REQUIRED WORK:
• 1. In the excerpt on the Rosman station, rewrite the text from "The Defense Department" to "in personal communications.", substituting "Department of Defense" for "Defense Department".
• 2. Summarize the Rosman station excerpt in two sentences.
Segment Start: EXCERPTED TEXT
Former espionage base near Brevard now opens outer space to the public eye

Page 2 of 4

US Rep. Lamar Gudger sounded the alarm over his district's impending loss of jobs and lobbied for the government to find a new use for the station. Gudger suggested such functions as astronomy and forestry studies, but he found no takers, either public or private.

Rosman station was in desperate need of a new tenant. But who, besides NASA, could use a remote, high-tech communications base?

NSA: Big Brother in the backwoods
Just as it had outlived one government mission, the facility unexpectedly found another. Only this time, officials wouldn't be boasting about it or maintaining an open-door policy. Rosman station was about to go Top Secret.

The Defense Department acquired the property in 1981, but the Pentagon brass had nothing to say about their plans for the facility, and in fact, the military ownership was just a cover. The real new occupant was the super-secret National Security Agency.

One of the best-funded but least-known intelligence agencies, the NSA conducts the government's most advanced espionage, making and breaking codes and intercepting communications. The agency tracks, records and analyzes everything from phone calls to e-mails to faxes to satellite transmissions. In recent years, it has become controversial both at home and abroad due to concerns about privacy in personal communications.

Back then, the agency's target was the country's main Cold War adversary, the USSR. In the early 1980s, the NSA established listening posts to monitor the Soviet Union's most advanced satellites. Rosman's was the second installation in what would become a global network of similar eavesdropping bases. The first was built in Alaska; the third in Australia.
Segment End: EXCERPTED TEXT
Segment Start: RECORDED INFORMATION
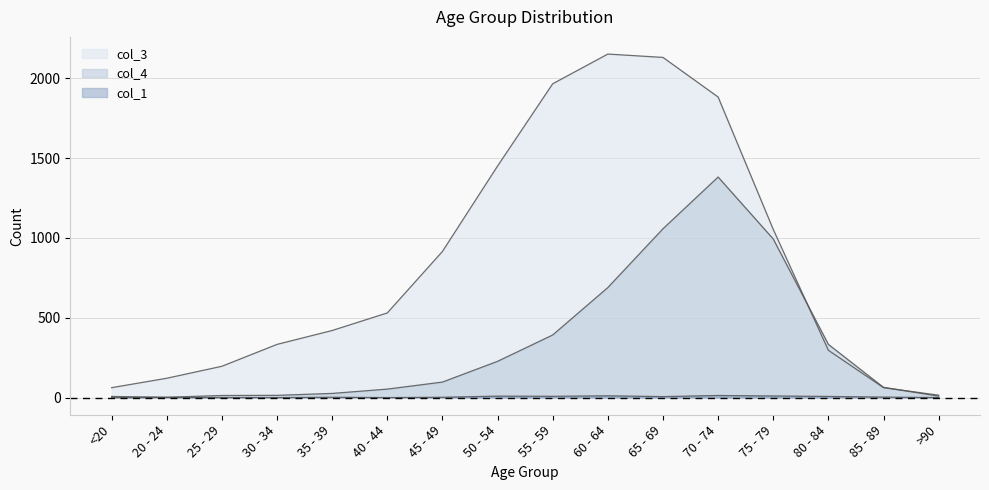

Which label corresponds to the smallest value in the chart?

<20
Segment End: RECORDED INFORMATION
SOLUTIONS BY TASK:
• 1.
The Department of Defense acquired the property in 1981, but the Pentagon brass had nothing to say about their plans for the facility, and in fact, the military ownership was just a cover. The real new occupant was the super-secret National Security Agency.

One of the best-funded but least-known intelligence agencies, the NSA conducts the government's most advanced espionage, making and breaking codes and intercepting communications. The agency tracks, records and analyzes everything from phone calls to e-mails to faxes to satellite transmissions. In recent years, it has become controversial both at home and abroad due to concerns about privacy in personal communications.

• 2. After US Rep. Lamar Gudger found no public or private takers for the Rosman station, the Defense Department acquired the property in 1981 as a cover for its real new occupant, the National Security Agency. In the early 1980s, the NSA established listening posts to monitor the Soviet Union's most advanced satellites, and Rosman's was the second, after one in Alaska and before one in Australia.